Parsing, manipulating XML is such wide subject. There is a more then
one bookshelf full with books about it. Doing it with Ruby is not an
exception.
Beside these two libraries mentioned there is also an Hpricot (http://
code.whytheluckystiff.net/hpricot/) and you should try it to.
When dealing with XML you should consider the following questions:
Who and on what OS the code will be running?
How big the XML document is?
Is the speed a decisive parameter?
What’s the magnitude of manipulation required?

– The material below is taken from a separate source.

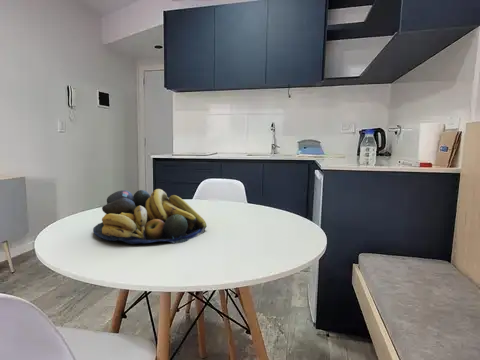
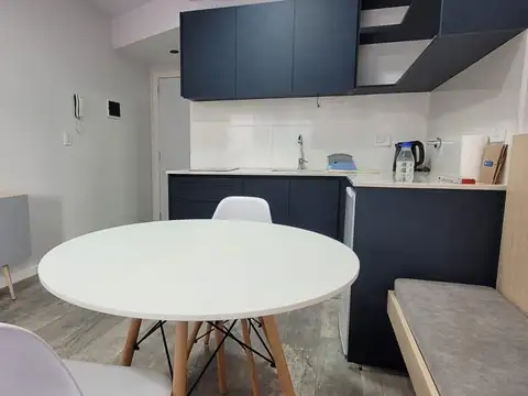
- fruit bowl [92,188,208,245]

Answers to these questions could help you pick the optimum library but
you should be familiar with all of them.
Do a research, play a little and pick the more appealing to you.
···
On Jul 19, 10:42 pm, Cédric H. <cedric.hernalste...@gmail.com> wrote:
Hi guys,
I'm looking for some information about the xml libraries available in
Ruby.
I've read a few blog post about the pro's and con's of REXML and
Libxml but I still have some questions :
- as I understand it REXML is part of ruby standard library and so is
included in ruby distribution ?
- libxml is a wrapper for gnome libxml and must be installed and
compiled with gem ?
- is libxml really a full validating and compliant parser ?
- how do you use xslt in Ruby ? do you usehttp://raa.ruby-lang.org/project/ruby-xslt/
orhttp://rubyforge.org/projects/libxsl/(if I'm right the second one
is part of libxml ? )
As you see I'm lost and I would really appreciate your help or some
comprehensive post about xml processing in ruby .

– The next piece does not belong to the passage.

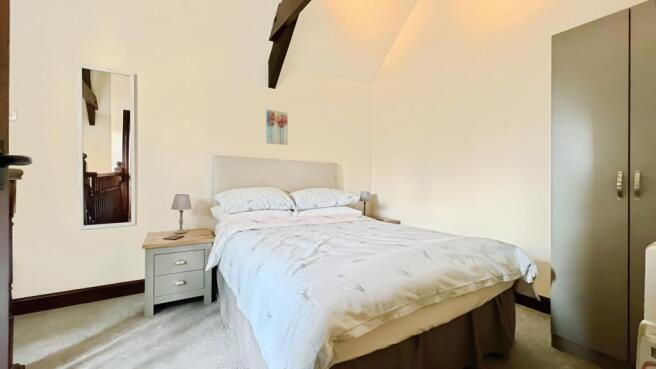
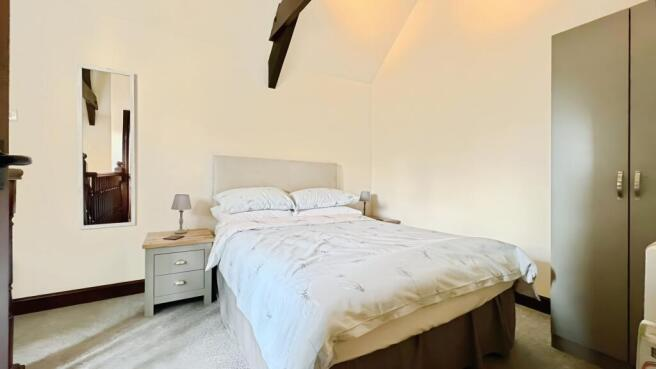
- wall art [265,109,289,146]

I'm looking for some information about the xml libraries available in
Ruby.
I've read a few blog post about the pro's and con's of REXML and
Libxml but I still have some questions :
- as I understand it REXML is part of ruby standard library and so is
included in ruby distribution ?
Yes. It's also widely acknowledged as very slow. The RE stands for Regular Expressions, which are only fast when used carefully. Basing an entire parser on them tends to abuse them.
This blog show how to spot-check compliance issues in the three leading Ruby XML parsers:
- libxml is a wrapper for gnome libxml and must be installed and
compiled with gem ?
Ordinarily, that process would be mostly harmless. You may already have libxml2-dev, if you have a GNU platform such as Ubuntu or CygWin.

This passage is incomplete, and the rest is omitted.